In a more mixed review, Lacy Baugher of Den of Geek also referenced the episode's "youthful vibe", but criticised the supporting characters from the War College, referring to them as "interchangeable jerks, smug in the way that is both vaguely unlikable and kind of dull", and stated that while she felt the plot was "fairly predictable", it made sense for the characters. She praised Hawkins' performance as Darem and the character's growth throughout the episode, calling his apology to Genesis "surprisingly genuine" and enjoyed some of the "interesting smaller moments throughout the episode", such as the revelation of Reno and Lura's relationship, Caleb's dynamic with Tarima, and Darem's characterization as someone desperate for his parents' approval.
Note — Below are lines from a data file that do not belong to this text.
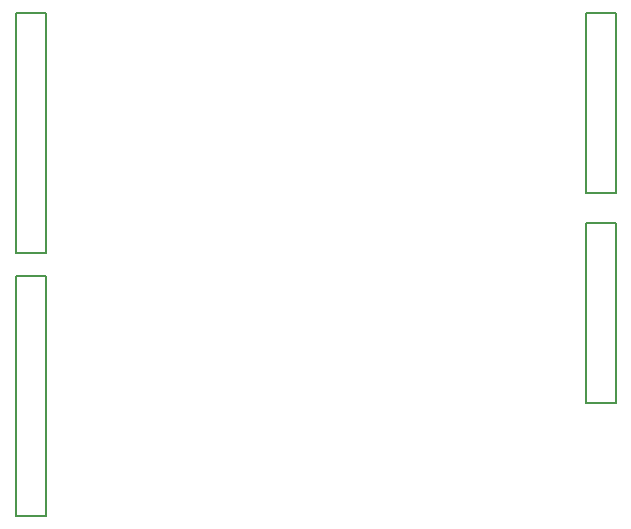
<source format=gbo>
G75*
G70*
%OFA0B0*%
%FSLAX24Y24*%
%IPPOS*%
%LPD*%
%AMOC8*
5,1,8,0,0,1.08239X$1,22.5*
%
%ADD10C,0.0050*%
D10*
X000856Y000851D02*
X001856Y000851D01*
X001856Y008851D01*
X000856Y008851D01*
X000856Y000851D01*
X000856Y009601D02*
X001856Y009601D01*
X001856Y017601D01*
X000856Y017601D01*
X000856Y009601D01*
X019856Y010601D02*
X019856Y004601D01*
X020856Y004601D01*
X020856Y010601D01*
X019856Y010601D01*
X019856Y011601D02*
X019856Y017601D01*
X020856Y017601D01*
X020856Y011601D01*
X019856Y011601D01*
M02*

</source>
She concluded that "though the hour's larger arc is fairly ridiculous, it's nice to see Starfleet Academy's core group get the chance to bond as an ensemble in ways that go beyond their various connections to and relationships with Caleb. And that's a promising enough development to overlook some of the… let's just say stupidly youthful antics we have to sit through to get there". Ian Cullen of SciFi Pulse gave the episode a 7.1 rating, praising the performances, score, and stunts, but felt the plot leant too heavily into "cheesy territory" and criticised the role of Nahla Ake.